800+ blocks in, 15 blocks have been posted to DA
second blob has been posted 17 minutes later
446/1600 blocks have been posted to DA
I'd like to stop adding to this thread, but new issues keep popping up. At time of writing this, 2600 blocks had been created, but 3348 blobs have been posted to the namespace
there are now 2.5 times as many blobs posted to DA as there are rollup blocks that have been posted.
9143/3647 = ~2.50
there is no real way for me to know if this rollup has actually posted everything, or just posted the same blocks multiple times.
i'm now stopping the chain, because no new blobs have been posted, 3000 more blocks have been produced
It seems the source of the last issue (last 1, 2, 3 comments) where the same batch was posted more than once, is related to https://github.com/rollkit/rollkit/issues/1472
With #1535 we're handling common DA congestion errors like
- timed out waiting for tx to be included in a block
- incorrect account sequence
- insufficient fee
- tx already in mempool
- tx too big
Most of these errors originate from insufficient gas price.
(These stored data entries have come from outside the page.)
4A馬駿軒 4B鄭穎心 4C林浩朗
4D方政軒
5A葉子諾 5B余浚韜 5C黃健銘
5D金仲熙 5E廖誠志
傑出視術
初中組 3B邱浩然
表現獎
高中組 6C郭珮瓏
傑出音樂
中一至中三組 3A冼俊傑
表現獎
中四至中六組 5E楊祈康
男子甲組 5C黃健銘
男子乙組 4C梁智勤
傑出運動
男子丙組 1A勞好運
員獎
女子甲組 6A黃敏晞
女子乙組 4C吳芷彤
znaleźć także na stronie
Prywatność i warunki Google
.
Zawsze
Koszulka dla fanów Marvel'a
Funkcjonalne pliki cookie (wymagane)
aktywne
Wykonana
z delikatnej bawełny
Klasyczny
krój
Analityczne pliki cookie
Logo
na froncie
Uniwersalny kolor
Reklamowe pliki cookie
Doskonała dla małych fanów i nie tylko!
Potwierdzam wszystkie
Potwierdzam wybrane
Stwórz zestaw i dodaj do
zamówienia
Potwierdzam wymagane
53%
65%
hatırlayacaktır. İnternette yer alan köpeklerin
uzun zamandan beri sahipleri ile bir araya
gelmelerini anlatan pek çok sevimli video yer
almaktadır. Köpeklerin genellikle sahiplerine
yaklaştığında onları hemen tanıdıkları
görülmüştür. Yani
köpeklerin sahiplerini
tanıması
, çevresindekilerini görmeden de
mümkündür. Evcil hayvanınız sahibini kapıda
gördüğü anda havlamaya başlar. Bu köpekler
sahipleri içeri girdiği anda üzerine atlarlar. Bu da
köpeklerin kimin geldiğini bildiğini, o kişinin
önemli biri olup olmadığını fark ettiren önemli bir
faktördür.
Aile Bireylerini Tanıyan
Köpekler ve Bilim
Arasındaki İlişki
We're now adding an increased timeout and retrying the transaction based on the error message.
We can improve this by estimating gas price from third party providers after https://github.com/celestiaorg/celestia-app/issues/3114 is implemented.
Until then we support dynamic gas price retargeting by using the --gas-multiplier
flag, documented in https://github.com/rollkit/docs/pull/328
On celestia-node >= 0.13.7
- timed out waiting for tx to be included in a block
- handled by decreasing blob size
- incorrect account sequence
- no longer an issue
- insufficient fee
- can be configured with
--rollkit.da_gas_price
and--rollkit.da_gas_multiplier
- can be configured with
- tx already in mempool
- no longer an issue
- tx too big
- handled by decreasing blob size
Therefore I believe this can be closed as fixed.